- _Record set_:

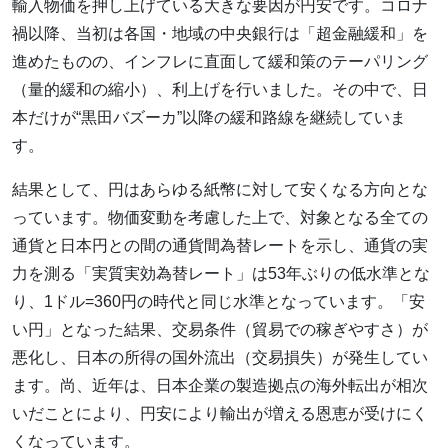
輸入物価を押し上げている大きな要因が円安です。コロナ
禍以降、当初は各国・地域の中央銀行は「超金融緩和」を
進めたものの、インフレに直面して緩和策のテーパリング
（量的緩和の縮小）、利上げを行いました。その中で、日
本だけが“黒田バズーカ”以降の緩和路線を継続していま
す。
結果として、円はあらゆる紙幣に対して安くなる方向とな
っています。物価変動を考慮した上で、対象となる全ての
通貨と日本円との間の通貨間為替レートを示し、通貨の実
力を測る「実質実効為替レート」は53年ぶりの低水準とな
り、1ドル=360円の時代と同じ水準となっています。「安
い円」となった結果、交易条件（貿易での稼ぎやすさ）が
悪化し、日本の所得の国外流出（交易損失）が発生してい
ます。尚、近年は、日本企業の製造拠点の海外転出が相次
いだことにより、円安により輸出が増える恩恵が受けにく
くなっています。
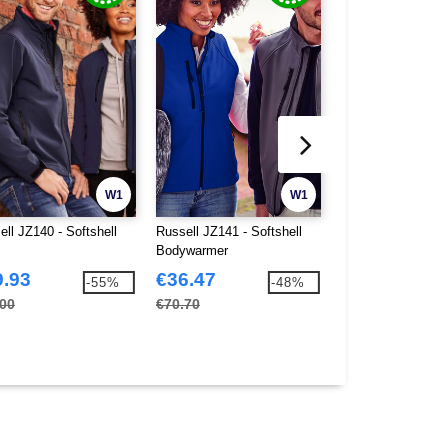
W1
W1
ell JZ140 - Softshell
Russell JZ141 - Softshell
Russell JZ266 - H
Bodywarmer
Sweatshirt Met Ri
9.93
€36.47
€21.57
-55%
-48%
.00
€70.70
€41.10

- _Problem description_:
The reply must hold each line of the records verbatim and no pictures.

- _Response area_:
輸入物価を押し上げている大きな要因が円安です。コロナ
禍以降、当初は各国・地域の中央銀行は「超金融緩和」を
進めたものの、インフレに直面して緩和策のテーパリング
（量的緩和の縮小）、利上げを行いました。その中で、日
本だけが“黒田バズーカ”以降の緩和路線を継続していま
す。
結果として、円はあらゆる紙幣に対して安くなる方向とな
っています。物価変動を考慮した上で、対象となる全ての
通貨と日本円との間の通貨間為替レートを示し、通貨の実
力を測る「実質実効為替レート」は53年ぶりの低水準とな
り、1ドル=360円の時代と同じ水準となっています。「安
い円」となった結果、交易条件（貿易での稼ぎやすさ）が
悪化し、日本の所得の国外流出（交易損失）が発生してい
ます。尚、近年は、日本企業の製造拠点の海外転出が相次
いだことにより、円安により輸出が増える恩恵が受けにく
くなっています。
W1
W1
ell JZ140 - Softshell
Russell JZ141 - Softshell
Russell JZ266 - H
Bodywarmer
Sweatshirt Met Ri
9.93
€36.47
€21.57
-55%
-48%
.00
€70.70
€41.10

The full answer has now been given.